Wolves are the bad guys in both fairy tales and Bible stories.  They are the ones who get the sheep, especially the weaker young ones.  Jesus said we will be like lambs in the midst of these wolves.

This could be very scary, if we had to go alone, but we don’t.   Jesus is sending us out together.  There is a large group of us and we will travel in pairs.  We will have each other.  We will help each other out.  We will support each other.   We can depend on each other.

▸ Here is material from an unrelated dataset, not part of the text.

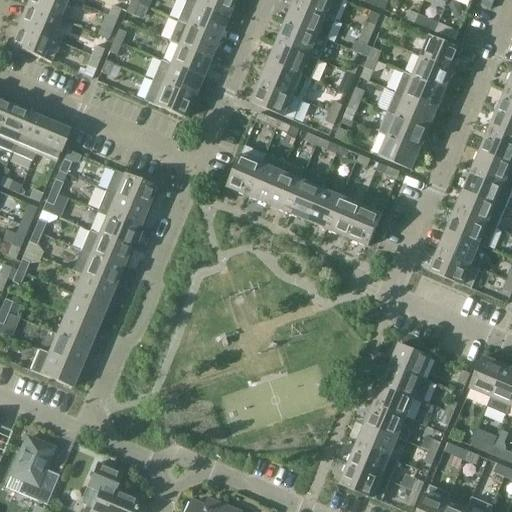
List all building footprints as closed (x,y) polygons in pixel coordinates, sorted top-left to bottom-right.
[(28,0),(27,6),(59,19),(66,0),(28,0)] [(186,0),(185,2),(227,19),(234,0),(186,0)] [(345,0),(343,0),(295,0),(294,4),(336,21),(345,0)] [(389,2),(383,0),(378,0),(375,7),(385,11),(389,2)] [(490,10),(494,1),(492,0),(483,0),(481,6),(490,10)] [(130,2),(125,13),(138,19),(143,8),(137,5),(130,2)] [(177,22),(219,39),(227,19),(185,2),(177,22)] [(286,23),(328,41),(336,21),(294,4),(286,23)] [(27,6),(18,26),(50,39),(59,19),(27,6)] [(113,7),(109,17),(116,20),(120,10),(113,7)] [(405,20),(415,24),(419,15),(409,11),(405,20)] [(372,12),(367,23),(376,26),(380,16),(372,12)] [(429,19),(419,15),(415,24),(425,28),(429,19)] [(104,27),(112,30),(116,20),(109,17),(104,27)] [(391,32),(395,22),(386,18),(382,28),(391,32)] [(219,39),(177,22),(168,43),(177,47),(178,46),(210,59),(219,39)] [(278,43),(310,57),(319,61),(328,41),(286,23),(278,43)] [(363,33),(372,36),(376,26),(367,23),(363,33)] [(9,47),(41,60),(51,64),(60,44),(50,39),(18,26),(9,47)] [(456,41),(459,33),(448,28),(444,36),(456,41)] [(118,31),(113,42),(121,45),(125,34),(118,31)] [(358,54),(359,54),(369,58),(373,48),(368,46),(372,36),(363,33),(359,42),(362,44),(358,54)] [(430,37),(422,57),(454,71),(463,50),(430,37)] [(116,56),(121,45),(113,42),(109,53),(116,56)] [(278,43),(269,63),(302,77),(301,78),(310,81),(319,61),(310,57),(278,43)] [(178,46),(177,47),(170,65),(202,79),(210,59),(178,46)] [(99,60),(103,50),(96,47),(92,57),(99,60)] [(378,62),(382,52),(373,48),(369,58),(378,62)] [(359,54),(355,64),(350,62),(346,72),(355,76),(359,66),(365,68),(369,58),(359,54)] [(95,70),(99,60),(92,57),(88,67),(95,70)] [(446,91),(454,71),(422,57),(413,77),(446,91)] [(369,58),(365,68),(374,72),(378,62),(369,58)] [(112,65),(105,62),(100,73),(107,76),(112,65)] [(152,81),(193,99),(202,79),(170,65),(160,62),(152,81)] [(261,83),(302,101),(310,81),(301,78),(302,77),(269,63),(261,83)] [(355,76),(346,72),(342,82),(351,86),(355,76)] [(446,91),(413,77),(404,73),(396,93),(437,111),(446,91)] [(143,102),(185,120),(193,99),(152,81),(143,102)] [(252,104),(284,117),(294,121),(302,101),(261,83),(252,104)] [(352,98),(361,102),(365,92),(356,88),(352,98)] [(429,130),(437,111),(396,93),(387,113),(396,117),(429,130)] [(511,118),(511,95),(505,93),(497,112),(511,118)] [(361,102),(352,98),(348,108),(357,112),(361,102)] [(0,125),(9,106),(0,102),(0,125)] [(329,112),(338,116),(342,106),(334,102),(329,112)] [(0,125),(0,139),(15,146),(28,114),(9,106),(0,125)] [(338,116),(329,112),(325,122),(334,125),(338,116)] [(511,142),(511,118),(497,112),(489,132),(511,142)] [(32,162),(35,154),(48,122),(28,114),(15,146),(12,154),(32,162)] [(277,129),(280,122),(269,117),(265,125),(277,129)] [(420,150),(429,130),(396,117),(388,137),(420,150)] [(35,154),(56,163),(69,131),(48,122),(35,154)] [(280,122),(277,129),(288,134),(291,127),(280,122)] [(335,139),(344,142),(348,132),(339,129),(335,139)] [(511,165),(511,142),(489,132),(480,152),(511,165)] [(316,146),(320,139),(308,134),(305,141),(316,146)] [(420,150),(388,137),(379,157),(412,171),(420,150)] [(336,154),(339,147),(320,139),(316,146),(336,154)] [(245,146),(228,188),(248,197),(266,155),(245,146)] [(339,147),(336,154),(356,163),(359,155),(339,147)] [(511,188),(511,165),(480,152),(472,172),(511,188)] [(266,155),(248,197),(268,205),(282,173),(286,163),(266,155)] [(359,155),(356,163),(367,168),(371,160),(359,155)] [(71,164),(63,161),(58,172),(66,176),(71,164)] [(397,180),(400,172),(388,168),(385,175),(397,180)] [(158,192),(155,189),(156,189),(114,171),(105,192),(147,209),(150,203),(154,203),(158,192)] [(288,213),(308,222),(322,189),(323,190),(327,181),(305,171),(301,181),(302,181),(288,213)] [(505,210),(511,193),(511,188),(472,172),(464,192),(505,210)] [(282,173),(268,205),(288,213),(302,181),(301,181),(282,173)] [(0,182),(0,186),(8,190),(12,182),(2,178),(0,182)] [(55,181),(50,192),(58,196),(63,184),(55,181)] [(342,198),(323,190),(322,189),(308,222),(328,230),(342,198)] [(39,203),(42,195),(32,191),(29,199),(39,203)] [(50,192),(45,203),(42,212),(57,218),(59,213),(53,207),(58,196),(50,192)] [(97,212),(106,216),(138,229),(147,209),(105,192),(97,212)] [(464,192),(455,212),(497,230),(505,210),(464,192)] [(342,198),(328,230),(348,238),(361,206),(342,198)] [(23,217),(31,221),(36,209),(28,205),(23,217)] [(361,206),(348,238),(368,247),(382,215),(361,206)] [(42,212),(33,232),(41,235),(46,225),(56,221),(57,218),(42,212)] [(455,212),(447,232),(479,246),(479,245),(489,249),(497,230),(455,212)] [(141,233),(138,230),(138,229),(106,216),(98,236),(130,249),(133,242),(137,243),(141,233)] [(33,232),(29,243),(25,252),(40,258),(42,253),(37,247),(41,235),(33,232)] [(89,256),(122,269),(122,268),(126,268),(131,258),(127,255),(130,249),(98,236),(89,232),(80,251),(90,255),(89,256)] [(447,232),(438,252),(471,265),(479,246),(447,232)] [(16,234),(11,246),(19,249),(24,238),(16,234)] [(6,257),(15,261),(19,249),(11,246),(6,257)] [(113,289),(122,269),(89,256),(90,255),(80,251),(72,272),(81,276),(81,275),(113,289)] [(25,252),(20,263),(17,272),(25,275),(29,264),(38,263),(40,258),(25,252)] [(430,272),(462,286),(471,290),(480,270),(471,266),(471,265),(438,252),(430,272)] [(17,272),(12,283),(20,286),(25,275),(17,272)] [(114,299),(110,296),(113,289),(81,275),(81,276),(73,295),(105,309),(105,308),(109,309),(114,299)] [(511,294),(511,293),(511,282),(507,281),(503,290),(511,294)] [(97,329),(105,309),(73,295),(64,315),(97,329)] [(5,300),(0,311),(8,315),(13,304),(5,300)] [(97,338),(94,336),(97,329),(64,315),(56,335),(88,349),(89,348),(93,348),(97,338)] [(91,353),(88,350),(88,349),(56,335),(48,355),(80,369),(83,362),(87,363),(91,353)] [(391,365),(423,379),(432,358),(399,345),(391,365)] [(30,372),(70,388),(71,389),(80,369),(48,355),(39,351),(30,372)] [(491,398),(504,366),(484,358),(470,390),(491,398)] [(423,379),(391,365),(382,385),(415,399),(424,403),(433,383),(423,379)] [(491,398),(487,407),(507,416),(511,407),(511,403),(511,369),(504,366),(491,398)] [(457,383),(465,386),(470,375),(462,371),(457,383)] [(374,405),(406,419),(415,399),(382,385),(374,405)] [(450,400),(445,412),(453,415),(458,404),(450,400)] [(406,419),(374,405),(366,425),(398,439),(407,443),(411,434),(408,426),(404,424),(406,419)] [(440,423),(448,426),(453,415),(445,412),(440,423)] [(389,458),(390,458),(398,439),(366,425),(357,445),(389,458)] [(450,438),(462,443),(465,435),(453,430),(450,438)] [(27,439),(11,476),(6,489),(17,494),(46,506),(59,476),(44,470),(52,450),(27,439)] [(433,440),(428,451),(436,455),(441,444),(433,440)] [(479,450),(490,455),(494,447),(482,442),(479,450)] [(349,465),(390,482),(399,462),(390,458),(389,458),(357,445),(349,465)] [(453,456),(465,460),(468,452),(457,447),(453,456)] [(490,455),(502,460),(506,452),(494,447),(490,455)] [(424,463),(432,466),(436,455),(428,451),(424,463)] [(476,465),(480,457),(468,452),(465,460),(476,465)] [(493,472),(505,477),(508,469),(496,464),(493,472)] [(390,482),(349,465),(340,485),(382,503),(390,482)] [(420,495),(424,483),(416,480),(411,491),(420,495)] [(83,511),(133,511),(138,501),(102,486),(92,510),(85,507),(83,511)] [(450,495),(430,486),(418,511),(443,511),(447,504),(450,495)] [(420,495),(411,491),(407,502),(415,506),(420,495)] [(236,511),(210,501),(207,508),(194,503),(190,511),(236,511)]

We will be gathering this harvest together.  The way we do that is by sharing the peace of Christ everywhere we go, and by telling everyone that the Reign of God is near.

The reign of God is near. Isn’t this what we pray for when we say, “Thy Kingdom come,” in the prayer that Jesus taught us?

What does the Reign of God look like?  Imagine it – a world where God is supreme ruler.  The harvest is plentiful.  Many, many people are waiting to hear the good news that we have to share.

In God’s reign, whenever people greet each other they share the peace of Christ.

Everyone shows hospitality to strangers no matter where they come from.

The harvest is plentiful. Food is shared and no one goes hungry.  Everyone has a place to stay and shelter for the night.  Everyone has meaningful work and is paid a fair wage.  Everyone has access to health care, and the sick are made well.

In this world where God reigns, we don’t need our baggage anymore.   Once it gave us our individual identity.  Now, God has given us new identities.  Together, we are the baptized children of God, all sent by Jesus, as missionaries to the world.

We have been marked by the cross of Christ forever.  God gives us real power and authority in the name of Jesus.

In the name of Jesus, we can even cast out the demons in our world.

We no longer need to fear the wolves because together we have the power and authority of Jesus. He has promised that nothing will hurt us.

Jesus calls us to leave our baggage behind and proclaim that the reign of God is near.

He sends us as lambs in the midst of wolves, yet we are never sent alone.

He gives us each other.  He gives us the power of his name.

He promises to be with us whenever we are together.

We proclaim that the reign of God is near every time we sing hymns together.

St. Mark's participated in the Community Worship Service at the St. Paul City Park during Grover Cleveland Alexander Days!

St. Mark’s participated in the Community Worship Service at the St. Paul City Park during Grover Cleveland Alexander Days!

We proclaim that the reign of God is near every time we pray together.

We proclaim that the reign of God is near every time we share the peace of Christ with our neighbors.

We proclaim that the reign of God is near when we leave our own baggage behind and remember our real identity as baptized children of God.

The reign of God is near.  Let us rejoice that our names are written in heaven.